If possible, increase your 401(k) and 403(b) contributions by 1-2% for the next few months. Up your 529 college savings plan contributions for the kids and grandkids.
Fund your 2019 IRAs and self-employed retirement plans, and remember—you can fund 2020 right now as well. Most self-employed people wait until their CPA gives them the number to contribute into their retirement plan. If you don’t have that number yet, let’s estimate 80% of it, and then consider doing 50% of it for 2020. Don’t wait until March 2021 to make your 2020 contribution, make a portion of it NOW.
It’s 2020 … Let’s double down!
3) Roth IRA Conversion
Most clients already know I am not a huge fan of the Roth IRA, because I would rather get my tax deduction right away on the contribution side. However, converting a traditional IRA to a Roth IRA can have major tax benefits.
Will federal income taxes ever be lower than they are right now after the 2017 tax reforms? Who knows?
Here is what we do know: Roth IRAs grow tax-free, do not tax qualified withdrawals, and do not have “required minimum distributions” for those age 72 and above. By converting to a Roth IRA, you can take advantage of low tax rates right now, and avoid worrying about possible tax hikes down the road.
You will be taxed one time for a Roth IRA conversion. Your traditional IRA funds will be considered “income” for tax purposes ONLY in the year of the conversion. Now would be the ideal time to get this over with, because tax rates are low—and likely your IRA accounts are too.
That doesn’t sound like a good thing, but it actually is for this purpose. The lower your account value, the less income you are considered to have for the conversion—which means the LESS you will pay in taxes. Take advantage of your traditional IRA account values while they are down. If you are thinking about a Roth IRA conversion, do it now while you have less taxable funds in your account.
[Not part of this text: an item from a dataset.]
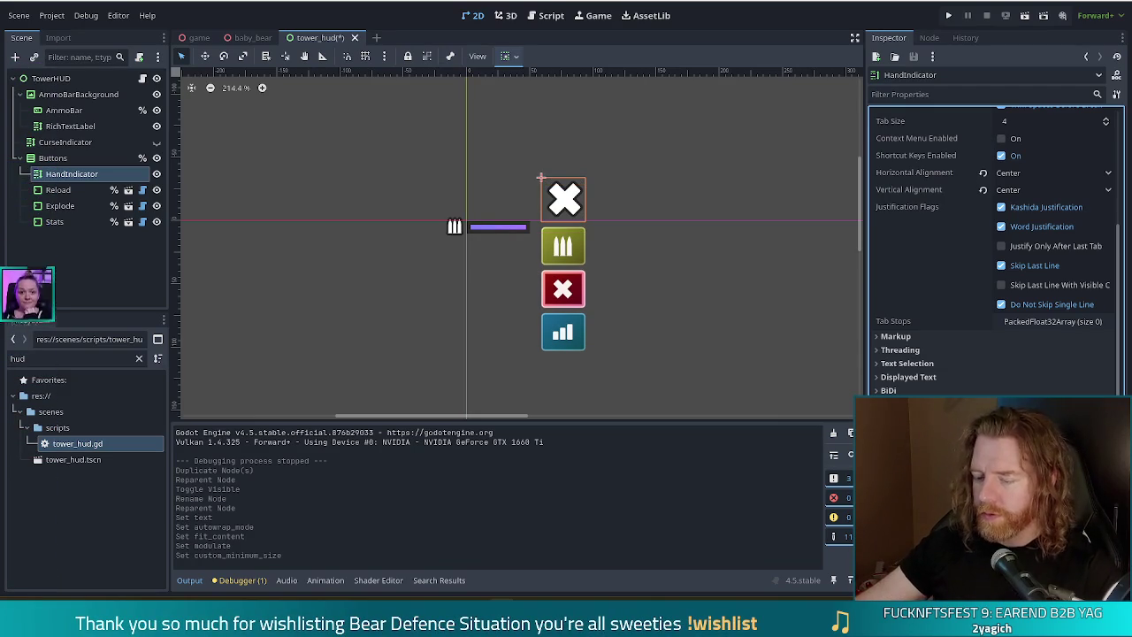
left_click(719, 416)
scroll(644, 262, "down", 4)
Call the office to determine if you are a good fit for this strategy. Conversions cannot be undone, so we want to make sure it would be appropriate for your existing cash flow and liquidity needs.
Stay safe, keep washing your hands, and remember this bizarre moment in history is temporary. This too shall pass, and when it does, you will be glad some of the down time was used to make financial lemonade out of some pretty sour lemons.